# Cat runs



## silverhorse (Nov 2, 2008)

I have built an indoor and outdoor run for Honey my Persin kitten and I would like to show it to you. She loves being in the cabin which contains the runs for a few hours a day to see the garden as we normally keep her in the house. I thought it may give ideas to other cat owners , Let me know what you think.


----------



## Guest (Nov 9, 2008)

They are really great. I would love to have something like that for my kitten.


----------



## PussyCatNan (Jun 24, 2008)

WOW!! She's even got her own Christmas tree


----------



## colliemerles (Nov 2, 2007)

thats really good, i want a run or something for my kitty,


----------



## lymorelynn (Oct 4, 2008)

That looks really good. Can she get into the house from there?
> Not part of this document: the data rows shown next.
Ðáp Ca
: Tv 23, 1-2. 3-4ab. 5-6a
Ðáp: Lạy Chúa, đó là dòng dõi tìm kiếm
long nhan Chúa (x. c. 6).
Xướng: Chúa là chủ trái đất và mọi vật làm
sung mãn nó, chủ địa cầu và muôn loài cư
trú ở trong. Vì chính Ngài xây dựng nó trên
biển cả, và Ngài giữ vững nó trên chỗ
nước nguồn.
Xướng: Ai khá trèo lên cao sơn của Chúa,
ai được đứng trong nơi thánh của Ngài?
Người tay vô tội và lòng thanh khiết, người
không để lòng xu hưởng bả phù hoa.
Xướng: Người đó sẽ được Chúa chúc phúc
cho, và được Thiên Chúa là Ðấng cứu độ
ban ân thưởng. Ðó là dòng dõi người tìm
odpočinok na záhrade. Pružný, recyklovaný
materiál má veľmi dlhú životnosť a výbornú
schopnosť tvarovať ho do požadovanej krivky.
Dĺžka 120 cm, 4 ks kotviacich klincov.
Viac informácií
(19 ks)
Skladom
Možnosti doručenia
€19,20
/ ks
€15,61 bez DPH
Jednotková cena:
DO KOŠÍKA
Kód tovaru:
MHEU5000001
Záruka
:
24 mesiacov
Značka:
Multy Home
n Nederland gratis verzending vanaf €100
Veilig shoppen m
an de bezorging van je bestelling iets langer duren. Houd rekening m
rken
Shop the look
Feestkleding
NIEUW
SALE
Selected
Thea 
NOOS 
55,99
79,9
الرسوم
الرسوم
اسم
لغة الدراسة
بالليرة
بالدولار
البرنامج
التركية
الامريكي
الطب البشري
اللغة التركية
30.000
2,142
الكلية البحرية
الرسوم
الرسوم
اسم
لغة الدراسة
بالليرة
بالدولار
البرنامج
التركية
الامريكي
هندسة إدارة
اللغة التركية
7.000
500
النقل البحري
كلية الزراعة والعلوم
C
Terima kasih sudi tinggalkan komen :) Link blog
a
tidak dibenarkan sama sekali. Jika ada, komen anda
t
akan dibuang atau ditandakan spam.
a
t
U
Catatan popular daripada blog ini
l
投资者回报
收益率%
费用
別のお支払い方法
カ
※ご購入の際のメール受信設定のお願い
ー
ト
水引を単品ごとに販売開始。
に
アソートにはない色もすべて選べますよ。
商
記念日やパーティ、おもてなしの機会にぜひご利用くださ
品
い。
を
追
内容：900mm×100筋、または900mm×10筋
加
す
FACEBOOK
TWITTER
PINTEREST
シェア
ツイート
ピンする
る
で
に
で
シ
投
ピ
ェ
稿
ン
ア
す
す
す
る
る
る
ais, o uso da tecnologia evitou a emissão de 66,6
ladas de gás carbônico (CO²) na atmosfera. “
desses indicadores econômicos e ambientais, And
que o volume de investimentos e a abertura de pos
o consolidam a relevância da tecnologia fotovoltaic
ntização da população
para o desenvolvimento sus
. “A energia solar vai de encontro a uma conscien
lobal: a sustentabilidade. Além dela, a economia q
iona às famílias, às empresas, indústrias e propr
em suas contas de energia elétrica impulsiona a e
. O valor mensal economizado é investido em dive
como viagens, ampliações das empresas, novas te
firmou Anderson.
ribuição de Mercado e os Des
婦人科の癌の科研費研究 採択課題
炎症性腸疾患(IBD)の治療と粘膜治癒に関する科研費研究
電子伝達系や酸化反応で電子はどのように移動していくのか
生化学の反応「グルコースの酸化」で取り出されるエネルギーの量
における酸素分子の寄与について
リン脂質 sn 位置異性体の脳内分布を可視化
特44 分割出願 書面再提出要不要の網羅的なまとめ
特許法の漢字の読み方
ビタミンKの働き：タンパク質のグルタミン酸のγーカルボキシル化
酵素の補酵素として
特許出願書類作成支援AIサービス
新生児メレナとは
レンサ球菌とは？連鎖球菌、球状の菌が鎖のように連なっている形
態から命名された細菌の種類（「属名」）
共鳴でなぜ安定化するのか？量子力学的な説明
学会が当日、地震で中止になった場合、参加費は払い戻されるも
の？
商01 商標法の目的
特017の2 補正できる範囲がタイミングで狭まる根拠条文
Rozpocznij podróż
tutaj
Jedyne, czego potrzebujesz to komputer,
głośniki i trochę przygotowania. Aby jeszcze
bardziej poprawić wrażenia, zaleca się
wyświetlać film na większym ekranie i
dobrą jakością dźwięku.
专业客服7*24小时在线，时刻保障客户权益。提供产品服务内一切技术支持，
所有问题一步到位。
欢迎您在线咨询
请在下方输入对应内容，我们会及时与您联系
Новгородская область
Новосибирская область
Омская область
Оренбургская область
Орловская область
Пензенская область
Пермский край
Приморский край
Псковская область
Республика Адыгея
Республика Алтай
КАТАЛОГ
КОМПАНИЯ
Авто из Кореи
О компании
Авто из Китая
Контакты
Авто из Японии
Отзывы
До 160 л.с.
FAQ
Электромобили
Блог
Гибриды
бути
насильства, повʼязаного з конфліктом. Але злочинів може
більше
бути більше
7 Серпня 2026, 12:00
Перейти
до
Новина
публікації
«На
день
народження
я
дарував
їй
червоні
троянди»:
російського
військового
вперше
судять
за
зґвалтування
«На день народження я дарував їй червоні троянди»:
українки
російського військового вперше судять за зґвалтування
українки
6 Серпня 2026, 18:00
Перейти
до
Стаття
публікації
I could do with something like that but not sure how we could connect it to the house.
p.s she has the same basket as my Mai Tai.


----------



## silverhorse (Nov 2, 2008)

She cannot get to the house direct but we carry her out in the basket


----------



## grotpop (Nov 23, 2007)

when i built a cat run for my cats(5) i knocked a hole in house and put cat flap in,so they can come and go as they like,


----------



## bee112 (Apr 12, 2008)

That run looks great, I would like something like that.

I've seen some runs that have little tunnels connecting the runs the the house.. lol that would be funny!


----------



## grotpop (Nov 23, 2007)

pic of my cat run


----------



## silverhorse (Nov 2, 2008)

wow that is a large run Fantastic . Is it for just one cat or a few


----------